Я уставилась на него. Джек был прав. В квартире Мадди не было ни одной вещи, не соответствующей замыслу декоратора. Она всегда была такой – ненавидела любые безделушки. Единственная девушка в колледже, которая не лепила на стены постеры, десятки фотографий подруг и бойфрендов в дешевых пластиковых рамках. Это одна из причин, почему нам трудно было ужиться в одной комнате: я настоящая сорока, стараюсь превратить свое жизненное пространство в птичье гнездышко, стаскивая туда все яркие и любимые перышки, что доводило Мадди до белого каления. Поэтому я была так тронута, увидев этот снимок на холодильнике: это настолько на нее не похоже… единственная крошечная дань сентиментальности в строгом, подчиненном модному стилю мире, что доказывало, как она меня любит. Выходит, если Джек сказал правду – а с чего бы ему лгать? – о, Мадди прицепила к холодильнику фото, зная, что я скоро приеду. Чтобы меня порадовать. Чего она боялась? Что, если не успокоит меня, как малого ребенка, предложив вещественное доказательство нашей дружбы, – я затопаю ногами и разрыдаюсь? Одна эта мысль нестерпимо раздражала.

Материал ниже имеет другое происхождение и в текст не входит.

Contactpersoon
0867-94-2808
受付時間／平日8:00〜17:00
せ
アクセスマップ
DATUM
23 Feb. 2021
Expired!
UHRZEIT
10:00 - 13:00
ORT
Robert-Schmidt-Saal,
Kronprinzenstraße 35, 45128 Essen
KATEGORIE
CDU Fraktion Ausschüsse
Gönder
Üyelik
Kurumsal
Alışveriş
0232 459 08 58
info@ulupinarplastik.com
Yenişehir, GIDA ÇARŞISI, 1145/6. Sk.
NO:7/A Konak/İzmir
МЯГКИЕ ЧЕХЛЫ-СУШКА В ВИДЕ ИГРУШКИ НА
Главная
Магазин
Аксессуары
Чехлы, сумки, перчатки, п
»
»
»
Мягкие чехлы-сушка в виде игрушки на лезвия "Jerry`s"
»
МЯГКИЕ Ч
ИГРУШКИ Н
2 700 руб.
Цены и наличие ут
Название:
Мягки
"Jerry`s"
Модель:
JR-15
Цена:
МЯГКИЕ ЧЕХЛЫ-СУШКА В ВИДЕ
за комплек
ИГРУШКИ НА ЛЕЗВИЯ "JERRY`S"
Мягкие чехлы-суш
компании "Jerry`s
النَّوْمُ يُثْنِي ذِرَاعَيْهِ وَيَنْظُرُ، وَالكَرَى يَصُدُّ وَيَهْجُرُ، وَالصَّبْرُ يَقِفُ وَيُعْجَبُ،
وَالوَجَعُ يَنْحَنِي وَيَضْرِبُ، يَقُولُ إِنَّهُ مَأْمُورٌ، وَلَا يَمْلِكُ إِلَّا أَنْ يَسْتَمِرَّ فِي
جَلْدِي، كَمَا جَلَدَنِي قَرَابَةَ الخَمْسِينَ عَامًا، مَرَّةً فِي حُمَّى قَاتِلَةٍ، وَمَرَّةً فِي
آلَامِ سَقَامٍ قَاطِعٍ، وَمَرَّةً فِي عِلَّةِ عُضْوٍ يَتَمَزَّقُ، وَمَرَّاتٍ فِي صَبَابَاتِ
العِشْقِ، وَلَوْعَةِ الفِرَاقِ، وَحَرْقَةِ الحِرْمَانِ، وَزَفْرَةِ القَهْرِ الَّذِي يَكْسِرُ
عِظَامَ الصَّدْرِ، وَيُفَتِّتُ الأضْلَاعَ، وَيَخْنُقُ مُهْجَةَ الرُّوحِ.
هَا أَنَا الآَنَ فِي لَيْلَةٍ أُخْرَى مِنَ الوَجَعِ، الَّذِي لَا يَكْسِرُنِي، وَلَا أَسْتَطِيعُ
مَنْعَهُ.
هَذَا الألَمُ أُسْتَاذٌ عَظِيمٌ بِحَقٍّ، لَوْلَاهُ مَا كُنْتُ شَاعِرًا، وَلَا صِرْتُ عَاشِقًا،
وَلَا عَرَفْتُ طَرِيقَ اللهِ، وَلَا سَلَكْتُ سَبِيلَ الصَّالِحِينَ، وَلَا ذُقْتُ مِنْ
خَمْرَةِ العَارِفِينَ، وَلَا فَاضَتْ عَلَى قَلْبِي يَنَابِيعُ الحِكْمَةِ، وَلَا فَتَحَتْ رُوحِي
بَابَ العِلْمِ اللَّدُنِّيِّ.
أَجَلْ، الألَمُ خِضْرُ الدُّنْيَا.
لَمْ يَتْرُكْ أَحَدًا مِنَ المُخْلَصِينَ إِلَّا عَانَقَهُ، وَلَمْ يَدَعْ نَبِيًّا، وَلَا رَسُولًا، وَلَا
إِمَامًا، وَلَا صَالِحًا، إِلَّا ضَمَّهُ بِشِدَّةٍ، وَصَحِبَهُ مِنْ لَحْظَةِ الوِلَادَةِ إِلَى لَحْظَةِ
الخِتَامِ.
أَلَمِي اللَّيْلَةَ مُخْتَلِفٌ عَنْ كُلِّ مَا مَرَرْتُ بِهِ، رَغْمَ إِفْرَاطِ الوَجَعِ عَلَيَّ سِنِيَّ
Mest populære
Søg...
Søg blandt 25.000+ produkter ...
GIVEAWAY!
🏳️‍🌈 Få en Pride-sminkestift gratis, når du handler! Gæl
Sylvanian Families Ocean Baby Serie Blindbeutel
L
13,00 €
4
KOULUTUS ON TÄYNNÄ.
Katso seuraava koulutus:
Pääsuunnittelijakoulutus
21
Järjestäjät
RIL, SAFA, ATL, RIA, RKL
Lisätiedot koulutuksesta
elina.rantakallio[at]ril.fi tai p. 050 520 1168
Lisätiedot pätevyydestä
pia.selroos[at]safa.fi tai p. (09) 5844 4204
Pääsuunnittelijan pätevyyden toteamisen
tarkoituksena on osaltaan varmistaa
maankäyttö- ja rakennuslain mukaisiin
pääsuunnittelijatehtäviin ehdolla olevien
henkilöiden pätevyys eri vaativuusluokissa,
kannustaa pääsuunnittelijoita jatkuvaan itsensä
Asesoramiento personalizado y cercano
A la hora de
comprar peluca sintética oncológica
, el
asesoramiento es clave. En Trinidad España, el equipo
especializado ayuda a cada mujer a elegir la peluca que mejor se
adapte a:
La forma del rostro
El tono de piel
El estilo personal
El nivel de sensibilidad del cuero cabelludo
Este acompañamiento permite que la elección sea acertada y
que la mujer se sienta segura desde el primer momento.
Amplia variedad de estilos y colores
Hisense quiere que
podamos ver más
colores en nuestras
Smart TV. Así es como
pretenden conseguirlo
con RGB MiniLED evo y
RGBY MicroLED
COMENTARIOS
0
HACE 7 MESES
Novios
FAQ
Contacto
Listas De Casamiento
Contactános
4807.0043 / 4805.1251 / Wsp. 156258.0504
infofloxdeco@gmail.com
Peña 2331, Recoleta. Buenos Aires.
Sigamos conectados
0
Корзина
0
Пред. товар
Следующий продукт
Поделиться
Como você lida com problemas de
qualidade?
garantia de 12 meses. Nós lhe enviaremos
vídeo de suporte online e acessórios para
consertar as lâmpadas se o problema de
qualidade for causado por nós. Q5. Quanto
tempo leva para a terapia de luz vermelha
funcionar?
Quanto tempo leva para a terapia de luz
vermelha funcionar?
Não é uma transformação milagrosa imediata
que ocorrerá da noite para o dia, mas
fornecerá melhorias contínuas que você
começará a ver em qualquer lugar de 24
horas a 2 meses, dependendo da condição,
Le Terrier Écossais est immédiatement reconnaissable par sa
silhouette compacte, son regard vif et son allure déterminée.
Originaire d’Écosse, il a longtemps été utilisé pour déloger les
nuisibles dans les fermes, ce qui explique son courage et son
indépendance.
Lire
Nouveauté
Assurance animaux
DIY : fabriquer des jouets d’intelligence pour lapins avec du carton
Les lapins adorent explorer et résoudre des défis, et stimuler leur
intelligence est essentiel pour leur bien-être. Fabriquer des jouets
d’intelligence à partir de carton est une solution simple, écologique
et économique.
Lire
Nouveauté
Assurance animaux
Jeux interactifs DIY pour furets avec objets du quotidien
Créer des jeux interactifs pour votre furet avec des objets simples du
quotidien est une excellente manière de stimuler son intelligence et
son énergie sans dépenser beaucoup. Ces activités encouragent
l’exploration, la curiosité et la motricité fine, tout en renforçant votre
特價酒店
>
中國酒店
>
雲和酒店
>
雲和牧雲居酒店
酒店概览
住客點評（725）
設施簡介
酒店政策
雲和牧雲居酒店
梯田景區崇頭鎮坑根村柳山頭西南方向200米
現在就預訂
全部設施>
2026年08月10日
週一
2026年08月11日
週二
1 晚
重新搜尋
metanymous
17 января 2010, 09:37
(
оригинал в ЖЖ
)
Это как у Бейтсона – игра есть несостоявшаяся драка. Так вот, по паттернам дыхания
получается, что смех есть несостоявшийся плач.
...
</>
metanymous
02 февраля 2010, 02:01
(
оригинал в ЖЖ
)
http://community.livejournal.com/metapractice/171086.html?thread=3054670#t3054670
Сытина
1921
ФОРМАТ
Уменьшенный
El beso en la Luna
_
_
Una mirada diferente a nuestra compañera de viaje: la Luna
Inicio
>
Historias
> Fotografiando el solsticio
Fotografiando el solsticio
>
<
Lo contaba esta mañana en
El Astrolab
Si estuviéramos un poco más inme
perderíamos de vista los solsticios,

– Почему ты хмуришься? – засмеялся Джек, коснувшись моих надутых губ.
– Просто так, – пробормотала я. Пусть я разозлилась на Мадди, не могла же я жаловаться на нее Джеку, верно?
«Хотя, – подумала я, поежившись от укола совести, – не отдает ли это лицемерием? Сплетничать про подругу с ее же экс-бойфрендом, лежа нагишом в постели рядом с ним?» Но тут мы стали целоваться, и я обо всем забыла.
– Кхе, кхе, кхе, – закатывался сосед, возвращая меня к действительности.
Я снова заерзала на сиденье и уставилась в окно на черную пустоту неба Я прилетела в Лондон в надежде развлечься и провести время с лучшей подругой, а вместо этого поставила под удар и работу и дружбу, неразумно и опрометчиво влюбившись.